* [Extract provided]:
■ ■ ■ ■ ■ ■ ■
# 3 Dives 10/21



## swander (Dec 1, 2007)

Did 3 dives friday. Conditions were good. Saw 7 Lionfish on one reef.


----------



## lastcast (Oct 12, 2007)

Looks like your doing good on the Scamp. Noticed a pattern on that Trigger that I've never seen topside. Do they normally have that underwater? Tanks for sharing!:thumbup:


----------



## swander (Dec 1, 2007)

lastcast said:


> Looks like your doing good on the Scamp. Noticed a pattern on that Trigger that I've never seen topside. Do they normally have that underwater? Tanks for sharing!:thumbup:


Yes, that is the way they look and there seems to be no shortage of scamp to shoot.


----------



## AUDDT (Jan 28, 2009)

swander said:


> Did 3 dives friday. Conditions were good. Saw 7 Lionfish on one reef.
■ ■ ■ ■ ■ ■ ■
* [Available records]:
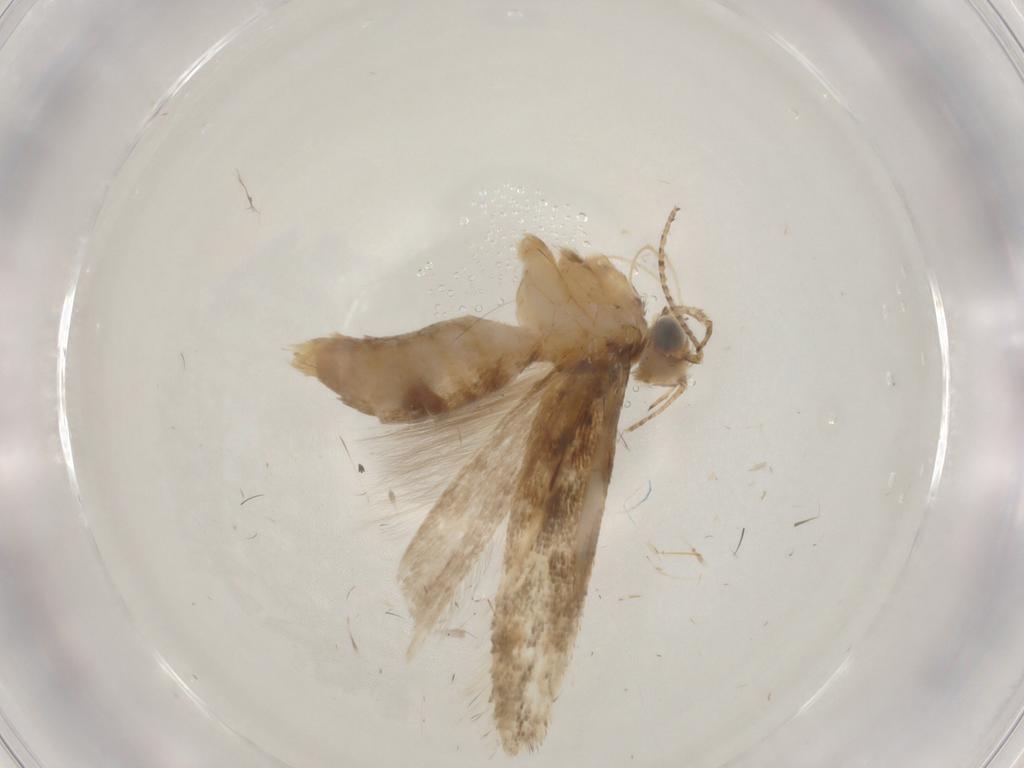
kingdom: Animalia
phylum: Arthropoda
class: Insecta
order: Lepidoptera
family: Gelechiidae
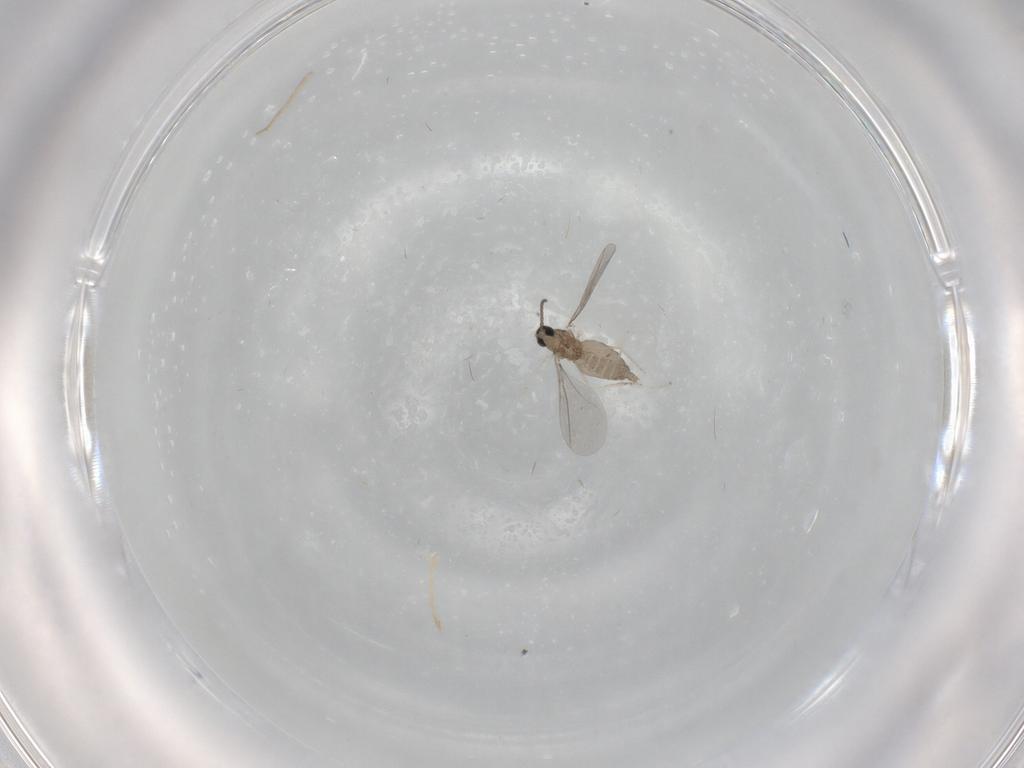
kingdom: Animalia
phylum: Arthropoda
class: Insecta
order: Diptera
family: Cecidomyiidae
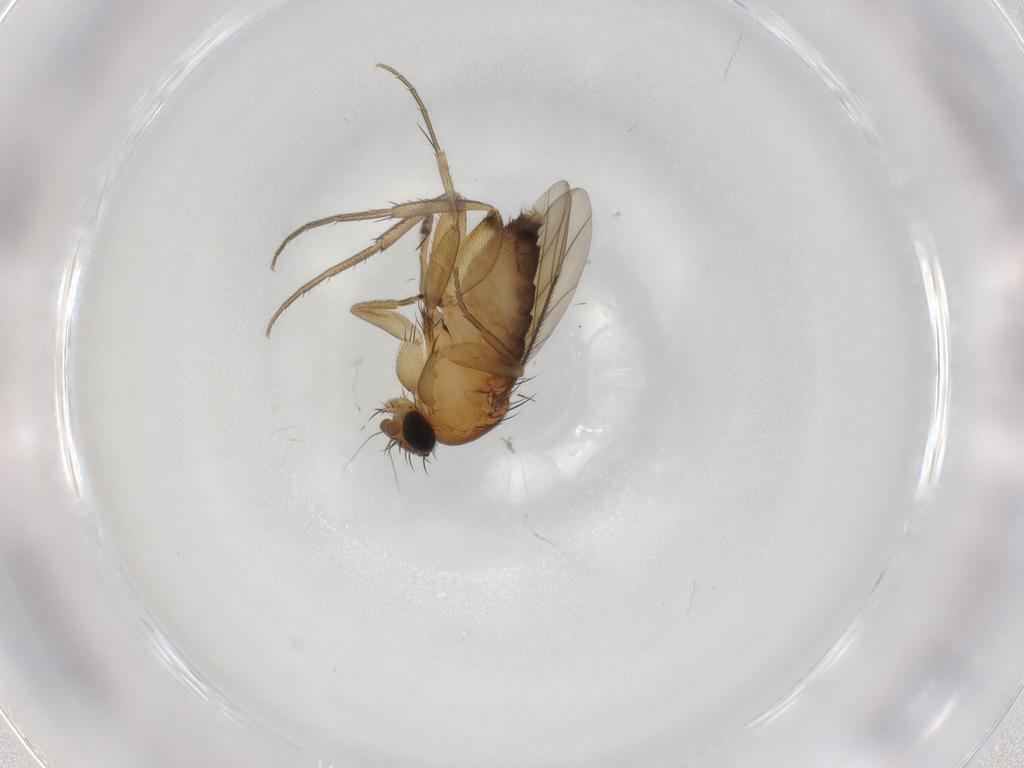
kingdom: Animalia
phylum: Arthropoda
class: Insecta
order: Diptera
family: Phoridae
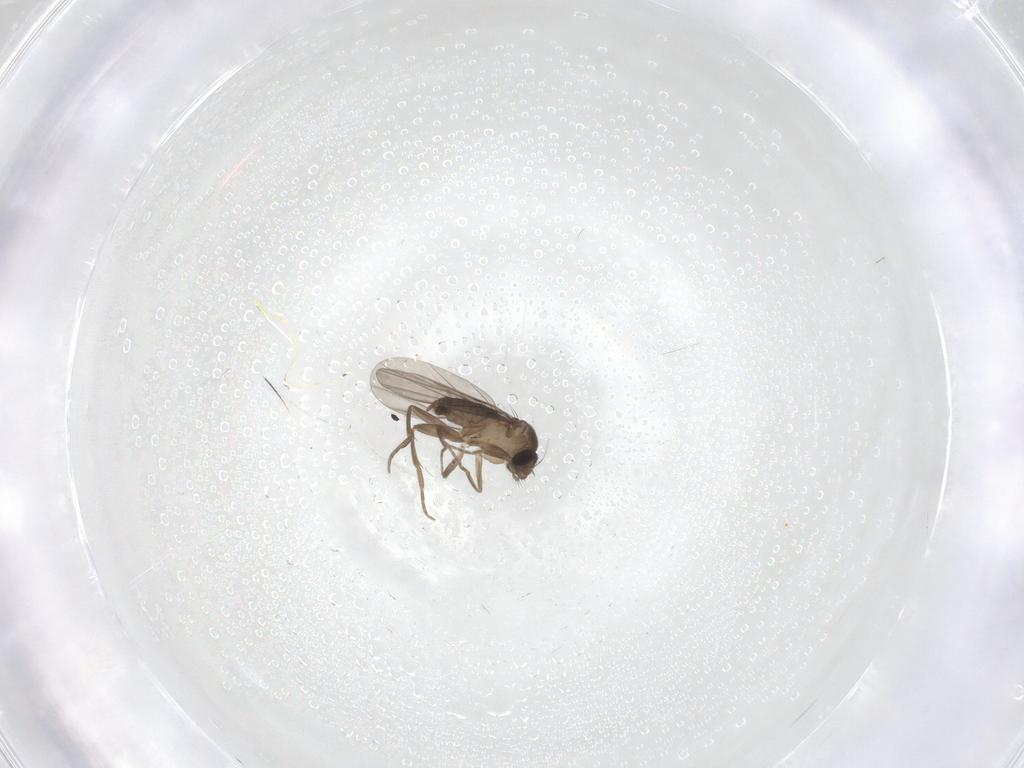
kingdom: Animalia
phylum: Arthropoda
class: Insecta
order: Diptera
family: Phoridae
■ ■ ■ ■ ■ ■ ■
* [What is asked]:
a: Recast the taxonomy listing as a numbered list without blank lines, and leave the pictures out.
b: Extend the forum thread about the three dives past its final line.

* [Answers to each task]:
a:
1. kingdom: Animalia
2. phylum: Arthropoda
3. class: Insecta
4. order: Lepidoptera
5. family: Gelechiidae
6. kingdom: Animalia
7. phylum: Arthropoda
8. class: Insecta
9. order: Diptera
10. family: Cecidomyiidae
11. kingdom: Animalia
12. phylum: Arthropoda
13. class: Insecta
14. order: Diptera
15. family: Phoridae
16. kingdom: Animalia
17. phylum: Arthropoda
18. class: Insecta
19. order: Diptera
20. family: Phoridae

b:
> 
> http://www.youtube.com/watch?v=DW0aEkqzhHg


Swander- what kind of camera are you using and what's it mounted on?


----------



## swander (Dec 1, 2007)

AUDDT said:


> Swander- what kind of camera are you using and what's it mounted on?


GoPro Hero mounted to a helmet that resembles one a rock climberwould use.


----------



## AUDDT (Jan 28, 2009)

swander said:


> GoPro Hero mounted to a helmet that resembles one a rock climberwould use.


any way you could post a picture?
thanks


----------



## swander (Dec 1, 2007)

Do not attach the mount with just the stick on mount. Pickup some stainless countersunk screws and drill thru the mount.


----------



## Plattinum (Sep 16, 2010)

GoPro just came out with a GoPro Hero2, which is the $299.00 price that the GoPro Hero was. The GoPro Hero is now dropped to $239.00


----------



## AUDDT (Jan 28, 2009)

swander said:


> Do not attach the mount with just the stick on mount. Pickup some stainless countersunk screws and drill thru the mount.
> 
> View attachment 32742
> 
> ...


Very nice setup, thanks


----------



## flappininthebreeze (Jul 13, 2009)

Private sites, can we assume?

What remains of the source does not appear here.